Record excerpts
• • • • •

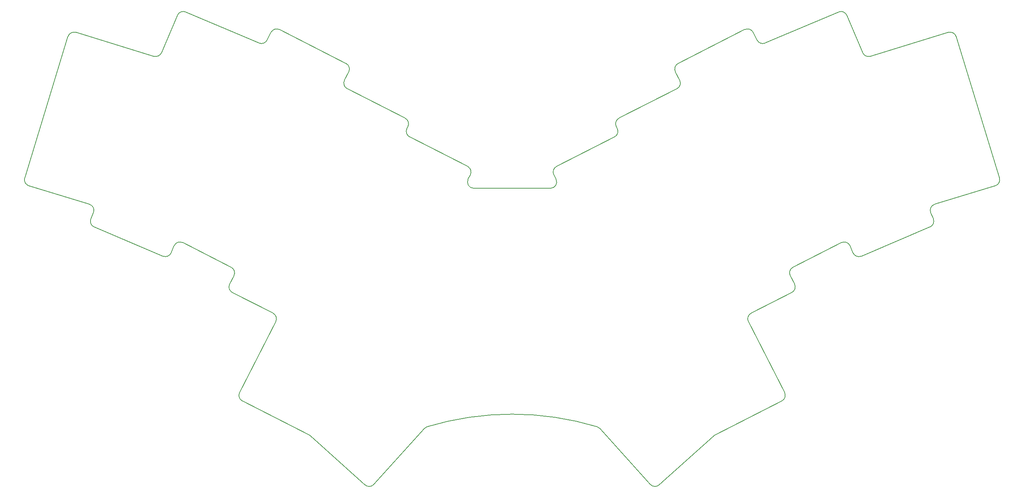
<source format=gbr>
%TF.GenerationSoftware,KiCad,Pcbnew,7.0.2*%
%TF.CreationDate,2023-05-29T21:35:39+02:00*%
%TF.ProjectId,Bolbol,426f6c62-6f6c-42e6-9b69-6361645f7063,rev?*%
%TF.SameCoordinates,Original*%
%TF.FileFunction,Profile,NP*%
%FSLAX46Y46*%
G04 Gerber Fmt 4.6, Leading zero omitted, Abs format (unit mm)*
G04 Created by KiCad (PCBNEW 7.0.2) date 2023-05-29 21:35:39*
%MOMM*%
%LPD*%
G01*
G04 APERTURE LIST*
%TA.AperFunction,Profile*%
%ADD10C,0.150000*%
%TD*%
G04 APERTURE END LIST*
D10*
X126279250Y-53882371D02*
G75*
G03*
X125623706Y-51864868I-1336550J680971D01*
G01*
X251566967Y-75891025D02*
X250955199Y-74449790D01*
X251897412Y-72429280D02*
G75*
G03*
X250955201Y-74449790I438488J-1434420D01*
G01*
X67866427Y-84812915D02*
G75*
G03*
X69833290Y-84018233I586073J1380815D01*
G01*
X208132971Y-98439210D02*
G75*
G03*
X207477416Y-100456642I680929J-1336490D01*
G01*
X86806046Y-119403262D02*
X102743214Y-127523654D01*
X34908625Y-66137852D02*
G75*
G03*
X35904553Y-68010875I1434475J-438548D01*
G01*
X72608896Y-81586063D02*
X84141552Y-87462244D01*
X111157622Y-42810540D02*
G75*
G03*
X111813107Y-44828014I1336278J-681060D01*
G01*
X73284264Y-26493665D02*
G75*
G03*
X71317393Y-27288369I-586064J-1380835D01*
G01*
X257024381Y-32380303D02*
X267345102Y-66137861D01*
X111523537Y-38788258D02*
X95663621Y-30707227D01*
X211476242Y-33919160D02*
X228969510Y-26493708D01*
X51298557Y-74449790D02*
X50686789Y-75891025D01*
X69833290Y-84018232D02*
X70547153Y-82336476D01*
X34908654Y-66137861D02*
X45229375Y-32380303D01*
X94776301Y-100456621D02*
G75*
G03*
X94120817Y-98439146I-1336401J681021D01*
G01*
X84797076Y-89479740D02*
X83775597Y-91484504D01*
X230936323Y-27288386D02*
G75*
G03*
X228969511Y-26493709I-1380723J-586014D01*
G01*
X176630070Y-51864909D02*
G75*
G03*
X175974526Y-53882363I680930J-1336491D01*
G01*
X209553635Y-33219388D02*
X208607631Y-31362751D01*
X86150522Y-117385766D02*
X94776341Y-100456642D01*
X190730241Y-38788299D02*
G75*
G03*
X190074696Y-40805754I680959J-1336501D01*
G01*
X111813106Y-44828014D02*
X125623707Y-51864867D01*
X175974525Y-53882362D02*
X176201520Y-54327866D01*
X234729068Y-36223552D02*
G75*
G03*
X236548431Y-37071892I1380732J586052D01*
G01*
X103065924Y-127745447D02*
X116052793Y-139438877D01*
X161079871Y-65399709D02*
X161603394Y-66427181D01*
X218478159Y-91484504D02*
X217456681Y-89479740D01*
X190074696Y-40805754D02*
X191096174Y-42810519D01*
X231706556Y-82336496D02*
G75*
G03*
X229644860Y-81586065I-1380756J-586104D01*
G01*
X209553583Y-33219415D02*
G75*
G03*
X211476242Y-33919160I1336517J681015D01*
G01*
X72608884Y-81586087D02*
G75*
G03*
X70547152Y-82336476I-680984J-1336513D01*
G01*
X234387320Y-84812893D02*
X250772307Y-77857879D01*
X236548430Y-37071892D02*
X255151366Y-31384404D01*
X231706603Y-82336476D02*
X232420466Y-84018232D01*
X232420420Y-84018251D02*
G75*
G03*
X234387320Y-84812893I1380780J586151D01*
G01*
X126707760Y-56345361D02*
X140518361Y-63382214D01*
X140650363Y-66427181D02*
X141173885Y-65399709D01*
X50686740Y-75891004D02*
G75*
G03*
X51481449Y-77857879I1380760J-586096D01*
G01*
X172066588Y-125982777D02*
X184082550Y-139327855D01*
X116052802Y-139438867D02*
G75*
G03*
X118171205Y-139327855I1003698J1114667D01*
G01*
X206590136Y-30707227D02*
X190730220Y-38788258D01*
X126052236Y-54327866D02*
X126279231Y-53882362D01*
X47102390Y-31384404D02*
X65705326Y-37071892D01*
X141986872Y-68608166D02*
X160266884Y-68608166D01*
X176630049Y-51864867D02*
X190440650Y-44828014D01*
X141173866Y-65399699D02*
G75*
G03*
X140518360Y-63382214I-1336466J680999D01*
G01*
X208132939Y-98439147D02*
X217822635Y-93502000D01*
X112179079Y-40805763D02*
G75*
G03*
X111523537Y-38788259I-1336579J680963D01*
G01*
X186200963Y-139438877D02*
X199187833Y-127745447D01*
X184082587Y-139327822D02*
G75*
G03*
X186200962Y-139438877I1114713J1003622D01*
G01*
X140650350Y-66427174D02*
G75*
G03*
X141986871Y-68608165I1336450J-681026D01*
G01*
X90777510Y-33919172D02*
G75*
G03*
X92700122Y-33219387I586090J1380772D01*
G01*
X160266884Y-68608201D02*
G75*
G03*
X161603394Y-66427180I16J1500001D01*
G01*
X130867758Y-125550654D02*
G75*
G03*
X130187169Y-125982777I434242J-1435946D01*
G01*
X111157582Y-42810519D02*
X112179061Y-40805754D01*
X118171206Y-139327855D02*
X130187169Y-125982777D01*
X257024432Y-32380287D02*
G75*
G03*
X255151366Y-31384405I-1434432J-438513D01*
G01*
X161735395Y-63382214D02*
X175545996Y-56345361D01*
X215447725Y-119403290D02*
G75*
G03*
X216103235Y-117385766I-680925J1336490D01*
G01*
X172066591Y-125982774D02*
G75*
G03*
X171385995Y-125550668I-1114791J-1003826D01*
G01*
X84431121Y-93502000D02*
X94120817Y-98439147D01*
X171385994Y-125550668D02*
G75*
G03*
X130867762Y-125550668I-20259116J-67004233D01*
G01*
X67524641Y-36223532D02*
X71317393Y-27288369D01*
X218112205Y-87462244D02*
X229644860Y-81586063D01*
X103065922Y-127745449D02*
G75*
G03*
X102743214Y-127523655I-1003522J-1114451D01*
G01*
X207477415Y-100456642D02*
X216103235Y-117385766D01*
X250772328Y-77857929D02*
G75*
G03*
X251566967Y-75891025I-586028J1380729D01*
G01*
X161735418Y-63382259D02*
G75*
G03*
X161079872Y-65399710I681082J-1336541D01*
G01*
X83775606Y-91484509D02*
G75*
G03*
X84431121Y-93502000I1336494J-680991D01*
G01*
X251897399Y-72429236D02*
X266349203Y-68010876D01*
X126052197Y-54327846D02*
G75*
G03*
X126707761Y-56345360I1336603J-680954D01*
G01*
X95663607Y-30707255D02*
G75*
G03*
X93646125Y-31362751I-681007J-1336445D01*
G01*
X93646125Y-31362751D02*
X92700121Y-33219388D01*
X51481450Y-77857879D02*
X67866436Y-84812893D01*
X86150447Y-117385728D02*
G75*
G03*
X86806046Y-119403262I1336553J-680972D01*
G01*
X51298565Y-74449793D02*
G75*
G03*
X50356358Y-72429237I-1380765J586093D01*
G01*
X73284247Y-26493708D02*
X90777515Y-33919160D01*
X230936364Y-27288369D02*
X234729116Y-36223532D01*
X199510543Y-127523654D02*
X215447711Y-119403262D01*
X208607590Y-31362772D02*
G75*
G03*
X206590136Y-30707228I-1336490J-680928D01*
G01*
X35904554Y-68010876D02*
X50356357Y-72429236D01*
X84797144Y-89479774D02*
G75*
G03*
X84141552Y-87462245I-1336544J680974D01*
G01*
X175546028Y-56345423D02*
G75*
G03*
X176201520Y-54327866I-681028J1336523D01*
G01*
X218112232Y-87462296D02*
G75*
G03*
X217456681Y-89479739I680968J-1336504D01*
G01*
X190440660Y-44828034D02*
G75*
G03*
X191096174Y-42810519I-681060J1336534D01*
G01*
X65705338Y-37071853D02*
G75*
G03*
X67524640Y-36223531I438562J1434453D01*
G01*
X199510537Y-127523642D02*
G75*
G03*
X199187833Y-127745446I681563J-1337258D01*
G01*
X47102370Y-31384469D02*
G75*
G03*
X45229377Y-32380304I-438570J-1434431D01*
G01*
X266349222Y-68010938D02*
G75*
G03*
X267345102Y-66137861I-438522J1434438D01*
G01*
X217822651Y-93502031D02*
G75*
G03*
X218478159Y-91484504I-681051J1336531D01*
G01*
M02*

</source>
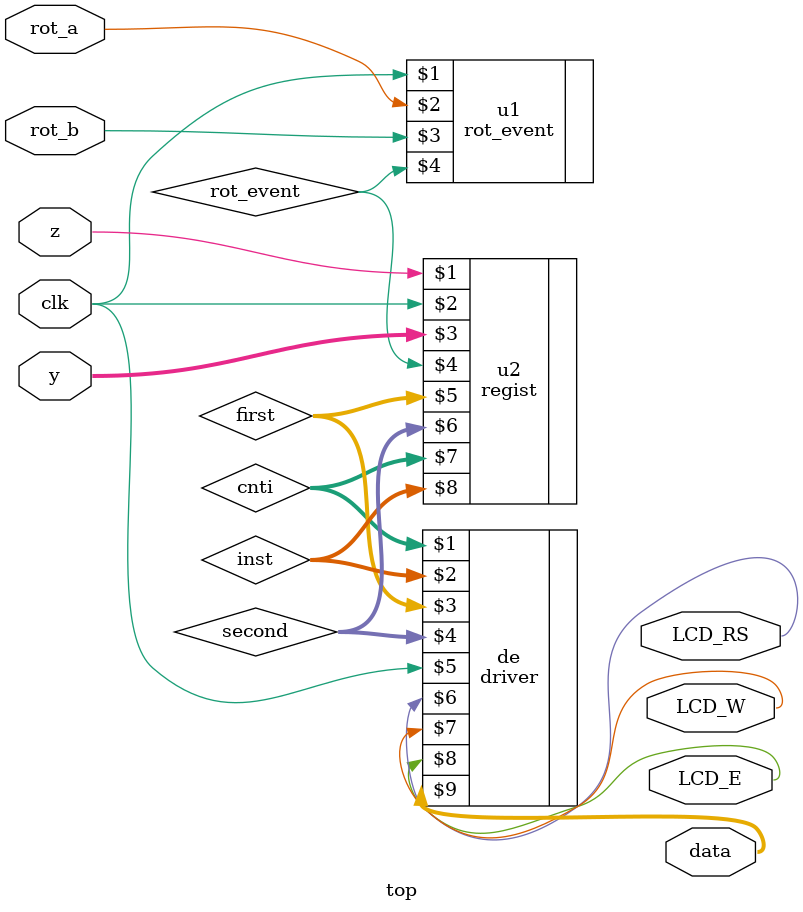
<source format=v>
`timescale 1ns / 1ps
module top(z,clk,rot_a,rot_b,y,LCD_RS,LCD_W,LCD_E,data
    );
input clk,rot_a,rot_b;
input [3:0] y;
input z;
output LCD_RS,LCD_W,LCD_E;
output [3:0] data;
wire LCD_RS,LCD_W,LCD_E;
wire [3:0] data;
wire rot_event;
wire [127:0] first;
wire [127:0] second;
wire [10:0] cnti;
wire [2:0] inst;
rot_event u1(clk,rot_a,rot_b,rot_event);
regist u2(z,clk,y,rot_event,first,second,cnti,inst);
driver de(cnti,inst,first,second,clk,LCD_RS,LCD_W,LCD_E,data);

endmodule
</source>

• • • • •

Your assignment
Scan the entries above and copy each line where "LIST" occurs.

Task output
G04 APERTURE LIST*
G04 APERTURE END LIST*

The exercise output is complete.